Re: [PATCH] driver core: Disable driver deferred probe timeout by default

From: Greg Kroah-Hartman
Date: Mon Nov 14 2022 - 06:38:17 EST


On Mon, Nov 14, 2022 at 12:13:15PM +0100, Javier Martinez Canillas wrote:
> Hello Greg,
>
> Thanks a lot for your feedback.
>
> On 11/14/22 11:54, Greg Kroah-Hartman wrote:
>
> [...]
>
> >>
> >> This default value of 0 was reverted again by commit f516d01b9df2 ("Revert
> >> "driver core: Set default deferred_probe_timeout back to 0."") and set to
> >> 10 seconds instead. Which was still less than the 30 seconds that was set
> >> at some point to allow systems with drivers built as modules and loaded by
> >> user-land to probe drivers that were previously deferred.
> >>
> >> The 10 seconds timeout isn't enough for the mentioned systems, for example
> >> general purpose distributions attempt to build all the possible drivers as
> >> a module to keep the Linux kernel image small. But that means that in very
> >> likely that the probe deferral mechanism will timeout and drivers won't be
> >> probed correctly.
> >
> > What specific "mentioned systems" have deferred probe drivers that are
>
> The "mentioned systems" are the ones mentioned in the paragraph above:
>
> "to allow systems with drivers built as modules and loaded by user-land to
> probe drivers that were previously deferred."
>
> I even gave an example about general purpose distributions that build as
> much as possible as a module. What more info do you think that is missing?

Exact systems that this is failing on would be great to have.

> > failing on the current value?

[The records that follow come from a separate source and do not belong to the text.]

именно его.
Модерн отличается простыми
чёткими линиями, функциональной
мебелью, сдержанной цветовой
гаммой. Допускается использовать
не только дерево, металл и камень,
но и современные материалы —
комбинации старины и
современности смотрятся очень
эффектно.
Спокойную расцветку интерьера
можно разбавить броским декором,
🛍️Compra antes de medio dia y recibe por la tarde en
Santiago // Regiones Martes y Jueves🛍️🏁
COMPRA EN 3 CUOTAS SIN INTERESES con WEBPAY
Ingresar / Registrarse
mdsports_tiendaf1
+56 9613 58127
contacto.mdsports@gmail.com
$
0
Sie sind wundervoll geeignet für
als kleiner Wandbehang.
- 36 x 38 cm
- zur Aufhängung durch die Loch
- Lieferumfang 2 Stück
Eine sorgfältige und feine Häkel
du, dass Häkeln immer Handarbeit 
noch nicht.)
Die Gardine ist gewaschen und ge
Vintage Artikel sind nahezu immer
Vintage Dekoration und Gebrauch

What drivers are causing the long delay
> > here? No one should be having to wait 10 seconds for a deferred delay
> > on a real system as that feels really wrong.
> >
>
> Not really, it depends if the drivers are built-in, built as modules, in
> the initramfs or in the rootfs. A 10 seconds might not be enough if these
> modules are in the root partition and need to wait for this to be mounted
> and udev to load the modules, etc.

How does it take 10 seconds to load the initramfs for a system that
requires deferred probe devices? What typs of hardware is this?

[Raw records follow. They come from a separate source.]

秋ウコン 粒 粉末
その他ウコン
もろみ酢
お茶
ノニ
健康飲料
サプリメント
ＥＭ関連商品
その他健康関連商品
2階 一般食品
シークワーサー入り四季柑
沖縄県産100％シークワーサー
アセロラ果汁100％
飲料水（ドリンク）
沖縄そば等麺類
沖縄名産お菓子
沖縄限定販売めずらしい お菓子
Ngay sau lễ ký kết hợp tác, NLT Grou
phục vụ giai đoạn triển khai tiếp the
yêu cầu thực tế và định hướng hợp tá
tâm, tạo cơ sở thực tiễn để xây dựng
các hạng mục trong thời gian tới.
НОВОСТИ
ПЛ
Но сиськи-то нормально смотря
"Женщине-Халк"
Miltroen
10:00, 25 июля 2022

> Also, it may even be that the module alias is not correct and then users
> have to load them by explicitly have /etc/modules-load.d/ configs and so
> on.

Then that's a totally different issue and the module alias needs to be
fixed and is not relevant here.

> > Why not fix the drivers that are causing this delay and maybe move them
> > to be async so as to not slow down the whole boot process?
> >
>
> Yes, these drivers could be fixed to report a proper module alias or the
> dependencies can be built-in or added to the initramfs and that does not
> change the fact that by default the kernel shouldn't make assumptions
> about when is safe to just timeout instead of -EPROBE_DEFER.

Please let me know which drivers these are that are causing problems so
we can fix them.

> Because with modules the kernel has no way to know when all the modules
> have been already been loaded by user-space or more drivers are going to
> be registered in the future.

Of course that is true, so we guess, and so far, 10 seconds is a good
enough guess for normal systems out there that use deferred probe. What
exact system and drivers do not work with this today?

> Also, that's how probe deferral always worked since the mechanism was
> introduced. It's just recently that the behavior was changed to timeout.
>
> A nice feature of the probe deferral mechanism is that it was simple and
> reliable. Adding a timeout makes it non-deterministic and more fragile IMO.

deferred probe was never simple or reliable or determinisitic. It was a
hack we had to implement to handle complex hardware situations and
loadable drivers. Let's not try to paper over driver bugs here by
making the timeout "forever" but rather fix the root problem in the
broken drivers.

So, what drivers do we need to fix up?

thanks,

greg k-h